Episode Title: "Pilot"
Written By: Scott Peters (teleplay) & Kenneth Johnson (story)
Synopsis: Men, women and children all around the world are shocked and awed by the sudden arrival of the Visitors, an alien race that appears throughout Earth by way of massive hovercrafts. The various ships all echo the same projected message from Anna (Morena Baccarin), the leader of the V's: "We are of peace, always."
But discoveries over the course of the next several weeks lead some to realize that the Visitors do not come in peace, nor is their arrival as sudden as most people think — indeed, the Visitors have been among us for quite some time, and their intentions are anything but peaceful.
Plot/Pacing: Alien invasions are commonplace in the realm of science fiction, so it's really more a question of execution than it is originality. In the case of "V," I thought the pilot worked quite nicely as an introduction into the show's alien-filled world. I was a fan of FBI Agent Erica Evans (Elizabeth Mitchell) investigating terrorist networks that may or may not have had ties to the Visitors, specially because that's how I'd like to think the real world would react — life doesn't stop for a cataclysmic event in reality, so it shouldn't in fiction, either. As they say, the show must go on.
That said, I thought it was pretty darn convenient that Erica's investigation led her straight into the first meeting of the anti-Visitors club, ending in a chance encounter with inevitable romantic lead and disgruntled holy man Jack Landry (Joel Gretsch). I would've preferred a slow burn on that front — which actually brings up my biggest complaint about the episode.
The way the pilot was paced, it feels like the series is hitting the ground running a little too hard and fast.

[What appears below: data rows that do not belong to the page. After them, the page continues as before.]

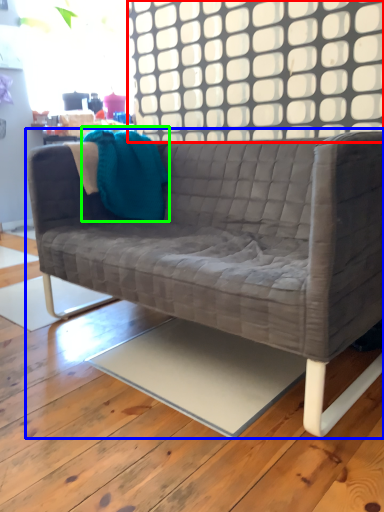
Question: Which is farther away from window (highlighted by a red box)? studio couch (highlighted by a blue box) or throw pillow (highlighted by a green box)?

Choices:
 (A) studio couch
 (B) throw pillow

Answer: (A)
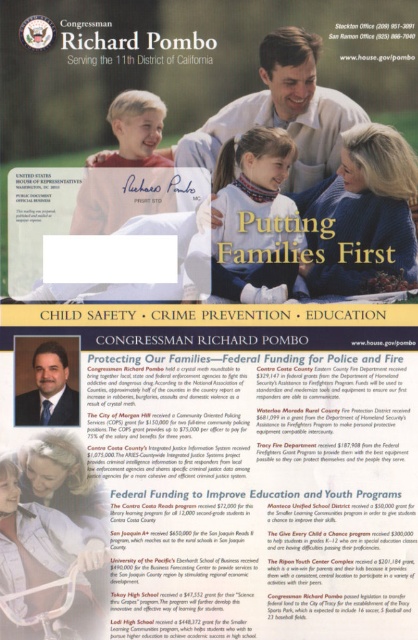
Looking at the promotional flyer for Congressman Richard Pombo, you notice the light blue fabric at center and the blue suit at center. Which one takes up more space in the image?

We shouldn't move at a snail's pace, but there's a lot to be said for not blowing the full monty in one go. I think "V" fell into that latter category, which could stifle its intrigue going forward — something that ABC has surely noticed given the show's reported behind-the-scenes fits and starts.
The Cast: For the most part, I think the main cast is fantastic. Visitor-in-human's-clothing Ryan Nichols (Morris Chestnut) was a personal favorite — as are the aforementioned Anna, Jack and Erica — but there's really no shortage of characters to enjoy on "V."
On the other hand, I can already tell that there are some folks I just won't get along with. First and foremost on that list is Erica's son Tyler (Logan Huffman), the angst-filled teenager that's in full support of the Visitors. He's important for his emotional ties to Erica and his status as a point-of-view character into the world of the Visitors, but we've all seen these types of characters and plots before — typically, they don't end so well.
On the guest cast front, let's get one thing straight: the whole "Alan Tudyk is a bad guy" routine only works once, and "Dollhouse" beat "V" to the punch. Still, Tudyk was a welcome face in the "V" pilot, albeit a short-lived and secretly reptilian one. But future episodes are utilizing other geek-friendly actors such as Rekha Sharma ("Battlestar Galactica"), and you just know that she'll play a Visitor. As with Tudyk, that kind of casting can prove distracting and predictable.
Production Value: It's very difficult to say anything negative about the visuals of "V," since the show is absolutely stunning. The interiors of the Visitors' spacecrafts and their many technological advances are a complete marvel to behold. It's rare that network television boasts such amazing digital effects — "Battlestar Galactica" stands out as an elite example — but "V" is easily the sharpest looking new series I've seen in quite a while.
Thematic Potential: How did "V" do in terms of providing viewers with a relatable, emotionally accessible concept? Pretty well, I thought. Continuing with the "Battlestar" comparison — which is surprisingly fitting, as both shows are reimaginings of earlier franchises — there are clear political and social undertones in how humanity reacts to the arrival of an alien race.
Both shows clearly deal with issues of foreigners and terrorism. In the case of "Battlestar," mankind is virtually wiped out in one surprising maneuver, while "V" presents more of an infiltrative threat. Shows like "Sleeper Cell" have delved into this issue before, specifically because the idea that your next door neighbor — alien or not — could be plotting a wide-scale act of terrorism is absolutely frightening and worthy of exploration.
"V" is certain to focus on these topics — the very term "sleeper cell" is used more than once — and I'm interested to see where the writers go with it. Given the single episode aired thus far, I think the show's creative team did a fine job establishing the various themes and metaphors that we're sure to see more of. If nothing else, I'm curious to see where everything is leading towards.
V is for Verdict: Overall, "V" boasted a strong pilot that clearly demonstrates where the show can go and what it is capable of. Was it unbalanced? Absolutely, but I can't think of anything that gets a perfect ten on the first try. With any luck, "V" will find an audience and ABC will gain enough confidence in the series to give it the strong push it deserves. While I wouldn't say that we have the next "Battlestar Galactica" on our hands just yet, you never know what might happen given the proper love and care.